(Beginning of SUPPLIED DATA)

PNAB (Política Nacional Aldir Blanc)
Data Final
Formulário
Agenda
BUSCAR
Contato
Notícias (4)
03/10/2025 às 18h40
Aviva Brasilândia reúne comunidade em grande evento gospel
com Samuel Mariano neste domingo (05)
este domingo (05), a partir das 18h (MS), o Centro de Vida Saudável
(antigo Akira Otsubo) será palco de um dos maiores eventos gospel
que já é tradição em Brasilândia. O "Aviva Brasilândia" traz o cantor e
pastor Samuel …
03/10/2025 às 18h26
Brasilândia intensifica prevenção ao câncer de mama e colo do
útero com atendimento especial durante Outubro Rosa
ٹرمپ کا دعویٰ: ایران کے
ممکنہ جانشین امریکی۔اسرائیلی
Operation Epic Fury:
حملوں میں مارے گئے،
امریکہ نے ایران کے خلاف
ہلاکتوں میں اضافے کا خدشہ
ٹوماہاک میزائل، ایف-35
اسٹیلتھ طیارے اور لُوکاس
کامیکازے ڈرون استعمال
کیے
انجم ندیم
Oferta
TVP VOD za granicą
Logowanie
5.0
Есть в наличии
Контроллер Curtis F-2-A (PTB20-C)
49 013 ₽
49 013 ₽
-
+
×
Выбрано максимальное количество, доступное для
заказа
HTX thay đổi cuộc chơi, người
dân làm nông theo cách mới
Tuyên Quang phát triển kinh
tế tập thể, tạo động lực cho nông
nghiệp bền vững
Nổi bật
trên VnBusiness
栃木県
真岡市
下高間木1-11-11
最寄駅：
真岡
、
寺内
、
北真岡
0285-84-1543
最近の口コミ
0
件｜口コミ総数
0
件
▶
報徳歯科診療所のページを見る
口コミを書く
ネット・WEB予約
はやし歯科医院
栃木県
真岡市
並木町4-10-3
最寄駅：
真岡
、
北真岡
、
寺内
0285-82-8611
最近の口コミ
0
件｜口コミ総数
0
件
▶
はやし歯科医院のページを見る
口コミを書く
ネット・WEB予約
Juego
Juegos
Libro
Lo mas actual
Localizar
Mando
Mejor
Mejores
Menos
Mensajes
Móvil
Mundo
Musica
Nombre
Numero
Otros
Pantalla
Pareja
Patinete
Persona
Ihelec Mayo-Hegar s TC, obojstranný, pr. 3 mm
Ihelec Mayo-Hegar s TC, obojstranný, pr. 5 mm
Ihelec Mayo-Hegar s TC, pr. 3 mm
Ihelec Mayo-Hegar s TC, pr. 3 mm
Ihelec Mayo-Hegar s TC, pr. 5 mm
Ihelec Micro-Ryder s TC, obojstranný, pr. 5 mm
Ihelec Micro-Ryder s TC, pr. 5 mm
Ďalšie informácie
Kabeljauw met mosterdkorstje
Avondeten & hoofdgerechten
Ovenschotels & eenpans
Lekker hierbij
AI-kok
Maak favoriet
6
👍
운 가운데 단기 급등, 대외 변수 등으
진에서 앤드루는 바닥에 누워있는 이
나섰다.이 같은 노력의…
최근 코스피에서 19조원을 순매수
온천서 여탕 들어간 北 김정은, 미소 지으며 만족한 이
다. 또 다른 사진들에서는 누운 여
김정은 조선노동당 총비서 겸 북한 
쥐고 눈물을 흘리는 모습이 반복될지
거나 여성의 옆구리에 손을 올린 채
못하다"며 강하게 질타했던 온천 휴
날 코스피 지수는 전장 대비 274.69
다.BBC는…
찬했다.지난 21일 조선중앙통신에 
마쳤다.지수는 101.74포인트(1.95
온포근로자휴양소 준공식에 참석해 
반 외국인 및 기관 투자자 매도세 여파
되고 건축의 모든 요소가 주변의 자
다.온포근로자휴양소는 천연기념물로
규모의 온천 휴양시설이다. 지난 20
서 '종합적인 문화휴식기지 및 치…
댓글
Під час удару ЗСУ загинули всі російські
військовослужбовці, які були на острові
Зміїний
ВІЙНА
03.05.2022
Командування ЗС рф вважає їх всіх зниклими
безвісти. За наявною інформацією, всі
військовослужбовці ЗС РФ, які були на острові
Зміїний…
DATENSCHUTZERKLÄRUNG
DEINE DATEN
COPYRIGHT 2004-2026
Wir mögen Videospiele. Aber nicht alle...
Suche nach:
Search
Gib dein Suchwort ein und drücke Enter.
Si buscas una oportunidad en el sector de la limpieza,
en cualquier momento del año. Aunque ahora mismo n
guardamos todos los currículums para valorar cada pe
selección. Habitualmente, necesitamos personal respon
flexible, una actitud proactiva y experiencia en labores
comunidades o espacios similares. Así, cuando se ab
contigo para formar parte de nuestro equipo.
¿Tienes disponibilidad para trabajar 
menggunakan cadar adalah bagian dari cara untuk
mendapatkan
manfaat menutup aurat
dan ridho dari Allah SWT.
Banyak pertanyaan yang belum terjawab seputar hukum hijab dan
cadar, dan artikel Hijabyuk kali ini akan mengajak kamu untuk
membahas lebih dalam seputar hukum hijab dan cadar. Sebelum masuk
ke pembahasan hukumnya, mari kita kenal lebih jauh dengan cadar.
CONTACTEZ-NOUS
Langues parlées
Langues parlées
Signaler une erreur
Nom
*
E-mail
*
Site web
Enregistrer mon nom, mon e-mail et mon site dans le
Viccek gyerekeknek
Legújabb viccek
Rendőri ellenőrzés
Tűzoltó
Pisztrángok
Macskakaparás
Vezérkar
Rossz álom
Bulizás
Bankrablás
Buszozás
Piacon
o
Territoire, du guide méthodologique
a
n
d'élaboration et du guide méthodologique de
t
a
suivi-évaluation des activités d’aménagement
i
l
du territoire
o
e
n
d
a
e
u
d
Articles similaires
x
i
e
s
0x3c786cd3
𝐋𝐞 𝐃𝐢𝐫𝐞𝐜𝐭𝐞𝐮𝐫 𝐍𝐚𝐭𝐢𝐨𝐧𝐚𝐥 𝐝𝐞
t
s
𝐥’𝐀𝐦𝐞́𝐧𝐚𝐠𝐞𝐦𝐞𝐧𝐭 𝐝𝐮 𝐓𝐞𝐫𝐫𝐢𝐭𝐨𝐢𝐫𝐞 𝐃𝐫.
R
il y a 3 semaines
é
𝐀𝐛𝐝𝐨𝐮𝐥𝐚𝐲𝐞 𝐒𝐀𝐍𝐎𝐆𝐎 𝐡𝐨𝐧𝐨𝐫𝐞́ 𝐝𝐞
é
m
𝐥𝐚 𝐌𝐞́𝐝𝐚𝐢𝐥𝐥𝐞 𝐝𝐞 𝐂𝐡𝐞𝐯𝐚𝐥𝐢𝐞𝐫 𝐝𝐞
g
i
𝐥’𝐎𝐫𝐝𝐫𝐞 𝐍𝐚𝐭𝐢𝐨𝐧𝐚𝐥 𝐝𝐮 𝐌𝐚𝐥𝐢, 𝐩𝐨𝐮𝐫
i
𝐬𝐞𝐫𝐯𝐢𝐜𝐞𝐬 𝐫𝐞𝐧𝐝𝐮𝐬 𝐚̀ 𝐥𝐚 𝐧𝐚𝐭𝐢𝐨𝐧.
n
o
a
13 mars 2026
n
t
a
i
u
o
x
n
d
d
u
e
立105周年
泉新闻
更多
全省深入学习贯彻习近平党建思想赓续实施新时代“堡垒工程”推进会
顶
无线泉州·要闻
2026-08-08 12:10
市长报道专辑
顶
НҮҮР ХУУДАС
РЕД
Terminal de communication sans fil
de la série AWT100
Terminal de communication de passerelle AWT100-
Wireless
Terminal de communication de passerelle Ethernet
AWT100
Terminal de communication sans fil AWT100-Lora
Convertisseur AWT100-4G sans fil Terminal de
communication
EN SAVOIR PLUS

(End of SUPPLIED DATA)

WORK REQUEST
Exactly repeat the lines above, from the opening line through the one with "ٹرمپ کا دعویٰ: ایران کے", and include nothing else.

EXERCISE RESULT
PNAB (Política Nacional Aldir Blanc)
Data Final
Formulário
Agenda
BUSCAR
Contato
Notícias (4)
03/10/2025 às 18h40
Aviva Brasilândia reúne comunidade em grande evento gospel
com Samuel Mariano neste domingo (05)
este domingo (05), a partir das 18h (MS), o Centro de Vida Saudável
(antigo Akira Otsubo) será palco de um dos maiores eventos gospel
que já é tradição em Brasilândia. O "Aviva Brasilândia" traz o cantor e
pastor Samuel …
03/10/2025 às 18h26
Brasilândia intensifica prevenção ao câncer de mama e colo do
útero com atendimento especial durante Outubro Rosa
ٹرمپ کا دعویٰ: ایران کے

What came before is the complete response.